↓↓↓
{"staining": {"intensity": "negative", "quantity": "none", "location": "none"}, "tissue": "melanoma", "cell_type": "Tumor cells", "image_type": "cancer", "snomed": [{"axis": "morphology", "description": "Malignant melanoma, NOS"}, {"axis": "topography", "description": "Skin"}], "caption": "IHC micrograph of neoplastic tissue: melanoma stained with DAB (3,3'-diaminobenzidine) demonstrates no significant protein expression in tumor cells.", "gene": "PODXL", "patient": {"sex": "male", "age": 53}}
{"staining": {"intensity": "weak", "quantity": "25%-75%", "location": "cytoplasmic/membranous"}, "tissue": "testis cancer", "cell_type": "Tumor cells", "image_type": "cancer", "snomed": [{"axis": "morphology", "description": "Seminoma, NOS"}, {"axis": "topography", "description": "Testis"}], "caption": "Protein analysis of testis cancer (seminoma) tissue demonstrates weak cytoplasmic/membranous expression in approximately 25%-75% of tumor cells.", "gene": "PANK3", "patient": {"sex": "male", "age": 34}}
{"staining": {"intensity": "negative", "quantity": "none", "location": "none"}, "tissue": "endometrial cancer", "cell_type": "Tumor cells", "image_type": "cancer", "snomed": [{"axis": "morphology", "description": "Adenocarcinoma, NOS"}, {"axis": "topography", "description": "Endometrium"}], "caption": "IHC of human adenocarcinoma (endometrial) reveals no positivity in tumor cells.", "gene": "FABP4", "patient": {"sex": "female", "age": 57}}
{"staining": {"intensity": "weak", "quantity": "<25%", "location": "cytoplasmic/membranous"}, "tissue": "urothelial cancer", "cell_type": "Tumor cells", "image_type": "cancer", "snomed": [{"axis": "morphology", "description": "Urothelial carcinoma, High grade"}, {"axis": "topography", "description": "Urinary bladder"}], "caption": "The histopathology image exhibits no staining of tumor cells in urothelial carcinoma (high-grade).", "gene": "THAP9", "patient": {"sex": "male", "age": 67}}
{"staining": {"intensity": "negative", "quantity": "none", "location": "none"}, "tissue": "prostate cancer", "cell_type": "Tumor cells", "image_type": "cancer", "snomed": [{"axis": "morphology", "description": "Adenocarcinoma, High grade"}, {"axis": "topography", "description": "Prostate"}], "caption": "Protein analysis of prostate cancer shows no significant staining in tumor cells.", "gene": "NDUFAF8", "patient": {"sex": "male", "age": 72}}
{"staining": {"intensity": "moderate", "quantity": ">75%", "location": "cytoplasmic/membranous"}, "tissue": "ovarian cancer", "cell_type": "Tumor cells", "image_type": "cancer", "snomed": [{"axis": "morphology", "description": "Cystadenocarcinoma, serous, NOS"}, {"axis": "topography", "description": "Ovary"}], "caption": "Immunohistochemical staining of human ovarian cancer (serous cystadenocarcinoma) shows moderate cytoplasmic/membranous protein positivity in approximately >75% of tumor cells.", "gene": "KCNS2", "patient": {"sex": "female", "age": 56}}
↑↑↑
- _EXERCISE_: Begin at the line that has "histopathology image exhibits" in the entries above; stop after the line that has "analysis of prostate". Transcribe exactly those lines and no others.

- _WRITTEN REPLY_:
{"staining": {"intensity": "weak", "quantity": "<25%", "location": "cytoplasmic/membranous"}, "tissue": "urothelial cancer", "cell_type": "Tumor cells", "image_type": "cancer", "snomed": [{"axis": "morphology", "description": "Urothelial carcinoma, High grade"}, {"axis": "topography", "description": "Urinary bladder"}], "caption": "The histopathology image exhibits no staining of tumor cells in urothelial carcinoma (high-grade).", "gene": "THAP9", "patient": {"sex": "male", "age": 67}}
{"staining": {"intensity": "negative", "quantity": "none", "location": "none"}, "tissue": "prostate cancer", "cell_type": "Tumor cells", "image_type": "cancer", "snomed": [{"axis": "morphology", "description": "Adenocarcinoma, High grade"}, {"axis": "topography", "description": "Prostate"}], "caption": "Protein analysis of prostate cancer shows no significant staining in tumor cells.", "gene": "NDUFAF8", "patient": {"sex": "male", "age": 72}}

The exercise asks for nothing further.